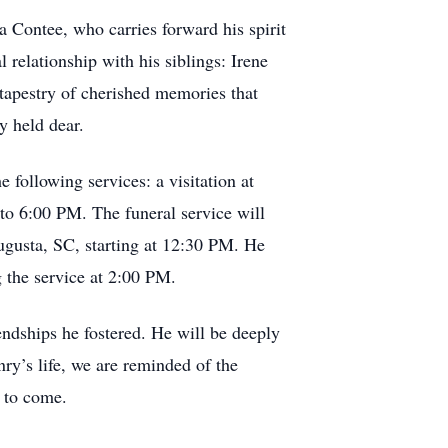
a Contee, who carries forward his spirit
 relationship with his siblings: Irene
 tapestry of cherished memories that
y held dear.
following services: a visitation at
o 6:00 PM. The funeral service will
ugusta, SC, starting at 12:30 PM. He
g the service at 2:00 PM.
endships he fostered. He will be deeply
ry’s life, we are reminded of the
s to come.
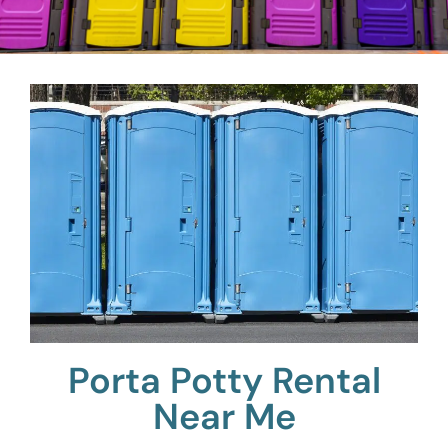
Porta Potty Rental
Near Me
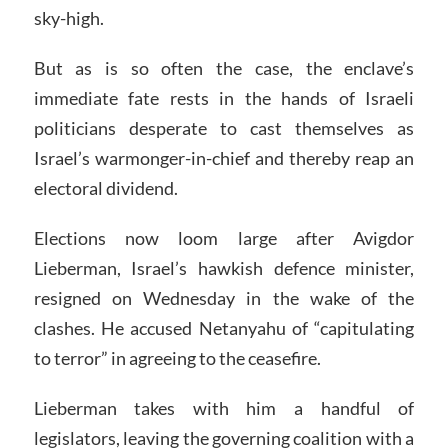
sky-high.
But as is so often the case, the enclave’s
immediate fate rests in the hands of Israeli
politicians desperate to cast themselves as
Israel’s warmonger-in-chief and thereby reap an
electoral dividend.
Elections now loom large after Avigdor
Lieberman, Israel’s hawkish defence minister,
resigned on Wednesday in the wake of the
clashes. He accused Netanyahu of “capitulating
to terror” in agreeing to the ceasefire.
Lieberman takes with him a handful of
legislators, leaving the governing coalition with a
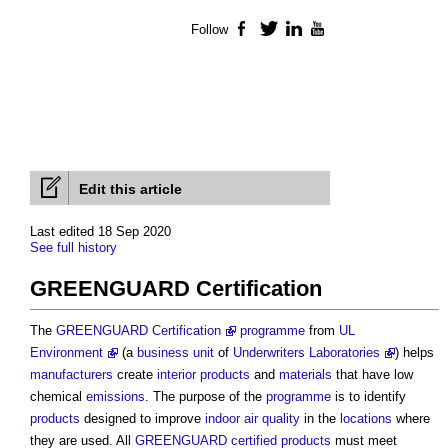
Follow
Facebook
Twitter
LinkedIn
YouTube
Edit this article
Last edited 18 Sep 2020
See full history
GREENGUARD Certification
The
GREENGUARD Certification
programme
from
UL
Environment
(a
business
unit
of
Underwriters Laboratories
) helps
manufacturers
create
interior
products
and
materials
that have low
chemical
emissions
. The purpose of the
programme
is to identify
products
designed to improve
indoor air quality
in the
locations
where
they are used. All
GREENGUARD
certified
products
must meet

==================================================

** About this task **
Set down the text read from all of the rows above, line for line and unchanged, leaving out the pictures.

** Response to the task **
a Contee, who carries forward his spirit
 relationship with his siblings: Irene
 tapestry of cherished memories that
y held dear.
following services: a visitation at
o 6:00 PM. The funeral service will
ugusta, SC, starting at 12:30 PM. He
g the service at 2:00 PM.
endships he fostered. He will be deeply
ry’s life, we are reminded of the
s to come.
Porta Potty Rental
Near Me
sky-high.
But as is so often the case, the enclave’s
immediate fate rests in the hands of Israeli
politicians desperate to cast themselves as
Israel’s warmonger-in-chief and thereby reap an
electoral dividend.
Elections now loom large after Avigdor
Lieberman, Israel’s hawkish defence minister,
resigned on Wednesday in the wake of the
clashes. He accused Netanyahu of “capitulating
to terror” in agreeing to the ceasefire.
Lieberman takes with him a handful of
legislators, leaving the governing coalition with a
Follow
Facebook
Twitter
LinkedIn
YouTube
Edit this article
Last edited 18 Sep 2020
See full history
GREENGUARD Certification
The
GREENGUARD Certification
programme
from
UL
Environment
(a
business
unit
of
Underwriters Laboratories
) helps
manufacturers
create
interior
products
and
materials
that have low
chemical
emissions
. The purpose of the
programme
is to identify
products
designed to improve
indoor air quality
in the
locations
where
they are used. All
GREENGUARD
certified
products
must meet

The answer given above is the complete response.